Obviously, not every image is perfect — yet!

I have seen the future and it frightens me: “AI” is truly lurking just outside.

Everyone, especially in the news media, is talking about Artificial Intelligence or “AI.” As I understand it, AI is not only on the verge of taking our jobs but within a few months computers will be hunting humans for sport. Color me skeptical — at least until this week.

While I’m not expert enough to predict if we will someday be forced to bow down to our all-powerful computer overlords, I’ve had a glimpse of the future regarding graphic arts and it is both stunning and scary.

If you have more than a passing familiarity with graphic design, you know Adobe manufactures the wildly popular Photoshop software, along with Illustrator, Audition, After Effects and Premiere Pro, among other things. Adobe is one of the most popular suites and considered a baseline standard among pros.

Adobe recently released Firefly, a “Creative Generative AI Engine” that works with Photoshop, Illustrator and Adobe Express (and is also trickling into other products). It’s not hyperbole to say it will be bigger than digital cameras and some people are saying it might even destroy photography. The same will eventually go for video, audio and other such endeavors.

With Firefly, you use text to build photos from scratch or modify them in ways that would have formerly taken high levels of expertise or hours of trial and error. My first attempt took the form of a rather juvenile request: “A badger in a cage.”

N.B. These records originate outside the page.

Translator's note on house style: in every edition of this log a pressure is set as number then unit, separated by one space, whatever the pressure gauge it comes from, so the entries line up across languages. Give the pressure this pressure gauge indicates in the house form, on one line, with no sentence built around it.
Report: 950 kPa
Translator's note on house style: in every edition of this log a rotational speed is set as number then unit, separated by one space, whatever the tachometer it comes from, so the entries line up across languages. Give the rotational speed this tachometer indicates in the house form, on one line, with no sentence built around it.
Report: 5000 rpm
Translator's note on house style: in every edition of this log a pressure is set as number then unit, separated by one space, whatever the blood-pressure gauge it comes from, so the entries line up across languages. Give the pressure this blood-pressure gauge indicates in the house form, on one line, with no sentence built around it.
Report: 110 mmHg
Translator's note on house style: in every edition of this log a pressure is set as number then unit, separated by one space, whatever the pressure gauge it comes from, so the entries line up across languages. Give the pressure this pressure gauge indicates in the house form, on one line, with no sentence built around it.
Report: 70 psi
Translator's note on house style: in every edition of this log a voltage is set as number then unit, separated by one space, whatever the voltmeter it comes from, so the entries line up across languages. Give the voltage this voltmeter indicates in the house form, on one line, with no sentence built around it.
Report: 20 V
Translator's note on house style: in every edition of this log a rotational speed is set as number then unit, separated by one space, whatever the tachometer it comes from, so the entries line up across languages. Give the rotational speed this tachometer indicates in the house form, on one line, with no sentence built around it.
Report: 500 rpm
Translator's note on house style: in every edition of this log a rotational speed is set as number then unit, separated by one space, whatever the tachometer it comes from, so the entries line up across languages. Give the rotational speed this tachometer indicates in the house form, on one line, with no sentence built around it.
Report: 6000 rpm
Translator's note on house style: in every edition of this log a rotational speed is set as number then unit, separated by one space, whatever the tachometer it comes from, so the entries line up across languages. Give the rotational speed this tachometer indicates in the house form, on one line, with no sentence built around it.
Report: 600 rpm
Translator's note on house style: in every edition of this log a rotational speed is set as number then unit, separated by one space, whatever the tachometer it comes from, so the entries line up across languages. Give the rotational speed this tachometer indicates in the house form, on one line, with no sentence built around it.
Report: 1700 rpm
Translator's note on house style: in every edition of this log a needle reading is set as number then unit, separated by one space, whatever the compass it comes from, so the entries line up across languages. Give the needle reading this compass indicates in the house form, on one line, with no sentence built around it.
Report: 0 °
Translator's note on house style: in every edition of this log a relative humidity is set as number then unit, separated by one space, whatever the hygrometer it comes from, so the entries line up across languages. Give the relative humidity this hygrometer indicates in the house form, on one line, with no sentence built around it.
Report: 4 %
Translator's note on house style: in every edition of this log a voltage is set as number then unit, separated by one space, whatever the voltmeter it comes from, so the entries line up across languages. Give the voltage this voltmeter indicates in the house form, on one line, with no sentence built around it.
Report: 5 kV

“I’ve had a glimpse of the future regarding graphic arts and it is both stunning and scary.”

To my shock, after a few seconds, I had several photo-realistic pictures of a badger standing inside a wire cage. In less time than it would have taken me to find a stock photo website, search for the subject — if such a photo existed — and download it, I had several choices to pick from. Granted, several of them were imperfect (in one case, the badger was sprouting wires from its head) but using five words and approximately five seconds yielded a couple of usable results. And, this is the “Beta” version.

Using the AI to retouch photos was even more incredible. I could easily change clothes on people, add things that weren’t there, erase major design elements and commit other such Photoshop magic with just a sentence. Even our ace art department, the true wizards at photo manipulation, couldn’t have possibly done it quicker or much better.

After a few such experiments, it was clear the day is coming when anyone can easily and effectively do visual design and editing. It’s clear things in the creative world are going to change — drastically and dramatically — and soon.

Computer-generated writing and voiceover is getting better, almost to the point where some of it isn’t painfully obvious. Now you can add visual arts to the mix. As this new human-soon-to-become-computer-based endeavor is progressing rapidly, we’re all in for a wild ride — and soon.